“This is the way I look at it,” he said submissively and sadly: “that nothing can be otherwise than as the Lord decrees. If the Lord does not grant health, then all the doctors cannot help. Akim, yonder, speaks the truth: no one can die before his death-hour comes.”
“Doctors!” interposed Akim, staring at the coals and pronouncing the word in a specially vicious way—“doktogga!” “Doctors, brother, have an eye on their pockets. I’d let out his guts for him, for such a doctor, so I would!”
“Not all of them are thinking of their pockets,” said Kuzma.
“I haven’t seen all of them.”
“Well, then, don’t chatter nonsense about what you haven’t seen,” said Mitrofan severely, and turned to the baker: “Yes, and you’re a nice one, too: making yourself out a hopeless beggar!
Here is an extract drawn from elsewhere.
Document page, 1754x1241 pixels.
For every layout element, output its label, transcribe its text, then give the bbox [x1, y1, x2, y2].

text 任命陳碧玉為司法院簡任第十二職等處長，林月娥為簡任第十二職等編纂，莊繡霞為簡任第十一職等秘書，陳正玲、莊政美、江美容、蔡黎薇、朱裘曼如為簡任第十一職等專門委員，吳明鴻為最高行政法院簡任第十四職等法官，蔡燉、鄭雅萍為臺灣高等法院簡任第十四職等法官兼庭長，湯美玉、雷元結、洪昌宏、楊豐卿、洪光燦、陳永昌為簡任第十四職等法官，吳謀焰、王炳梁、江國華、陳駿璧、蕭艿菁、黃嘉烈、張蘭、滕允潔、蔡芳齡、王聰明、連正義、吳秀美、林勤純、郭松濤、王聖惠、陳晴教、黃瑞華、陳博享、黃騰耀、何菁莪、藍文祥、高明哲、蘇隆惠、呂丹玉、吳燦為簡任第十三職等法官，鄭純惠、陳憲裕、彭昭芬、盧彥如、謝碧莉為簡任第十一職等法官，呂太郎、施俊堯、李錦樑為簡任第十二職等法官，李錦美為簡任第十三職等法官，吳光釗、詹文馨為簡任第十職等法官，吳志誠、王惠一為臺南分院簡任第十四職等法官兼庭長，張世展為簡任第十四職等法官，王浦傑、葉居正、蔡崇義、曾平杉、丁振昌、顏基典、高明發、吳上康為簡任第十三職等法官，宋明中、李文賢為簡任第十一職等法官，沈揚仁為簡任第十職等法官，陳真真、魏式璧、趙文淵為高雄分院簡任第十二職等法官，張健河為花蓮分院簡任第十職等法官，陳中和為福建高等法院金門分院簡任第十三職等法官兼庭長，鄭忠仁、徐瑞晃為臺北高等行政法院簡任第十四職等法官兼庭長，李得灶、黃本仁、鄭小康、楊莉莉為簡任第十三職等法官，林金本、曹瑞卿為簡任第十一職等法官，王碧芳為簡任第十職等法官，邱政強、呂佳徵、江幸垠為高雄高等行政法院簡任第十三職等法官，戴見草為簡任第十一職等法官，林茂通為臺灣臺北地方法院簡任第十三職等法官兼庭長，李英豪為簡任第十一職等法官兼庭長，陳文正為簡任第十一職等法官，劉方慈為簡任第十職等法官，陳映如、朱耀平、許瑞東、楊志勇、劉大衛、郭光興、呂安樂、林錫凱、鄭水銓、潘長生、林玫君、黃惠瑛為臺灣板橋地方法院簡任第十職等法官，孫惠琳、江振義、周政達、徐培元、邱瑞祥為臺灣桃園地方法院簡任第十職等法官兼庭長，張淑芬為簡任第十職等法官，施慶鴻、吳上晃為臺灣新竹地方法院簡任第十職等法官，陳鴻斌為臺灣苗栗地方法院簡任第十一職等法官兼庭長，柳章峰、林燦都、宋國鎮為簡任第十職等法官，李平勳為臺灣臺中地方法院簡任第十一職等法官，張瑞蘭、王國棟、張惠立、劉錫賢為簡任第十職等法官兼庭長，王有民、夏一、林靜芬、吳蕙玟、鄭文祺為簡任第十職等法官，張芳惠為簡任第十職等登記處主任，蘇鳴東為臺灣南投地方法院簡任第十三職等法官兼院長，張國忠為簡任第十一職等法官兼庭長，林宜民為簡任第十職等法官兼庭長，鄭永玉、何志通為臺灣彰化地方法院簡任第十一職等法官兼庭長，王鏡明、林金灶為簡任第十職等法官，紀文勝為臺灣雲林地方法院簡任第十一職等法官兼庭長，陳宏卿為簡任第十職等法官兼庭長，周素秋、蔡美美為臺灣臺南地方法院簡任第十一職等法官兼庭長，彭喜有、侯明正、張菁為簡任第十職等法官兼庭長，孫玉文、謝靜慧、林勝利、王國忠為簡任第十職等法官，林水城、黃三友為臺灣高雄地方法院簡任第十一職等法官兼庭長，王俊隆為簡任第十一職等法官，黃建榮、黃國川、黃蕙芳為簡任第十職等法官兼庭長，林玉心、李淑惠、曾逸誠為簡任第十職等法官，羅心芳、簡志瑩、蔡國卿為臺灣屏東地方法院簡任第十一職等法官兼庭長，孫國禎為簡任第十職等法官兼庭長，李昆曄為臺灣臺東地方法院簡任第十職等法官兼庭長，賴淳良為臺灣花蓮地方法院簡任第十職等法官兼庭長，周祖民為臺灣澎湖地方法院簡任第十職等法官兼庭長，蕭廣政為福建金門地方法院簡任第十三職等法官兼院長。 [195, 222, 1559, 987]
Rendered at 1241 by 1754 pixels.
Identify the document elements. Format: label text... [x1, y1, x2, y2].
Perchance, if you didn’t wallow round on the ground, dog-fashion, you wouldn’t have that acute pain.”
“Why, you see, I—” the baker began.
But at this point Akim’s scoffing composure deserted him of a sudden. And, rolling his stupid hawk-like eyes, he abruptly leaped to his feet and began to yell, with the irascibility of an idiot: “What? So I’m chattering nonsense, am I? Have you been in the hospital? Have you? And I have been there! I spent seven days there—and did he give me any white-bread rolls, that doctor of yours? Did he?”
“Yes, you’re a fool,” interposed Mitrofan: “white rolls are not given to every sick person: it depends on their disease.”
“Ah! It depends on their disease! Well, let him go burst with his disease, devil take him!” shouted Akim.
And, casting furious glances about him, he flung his spoon into the “thin gruel” and strode off into the hut.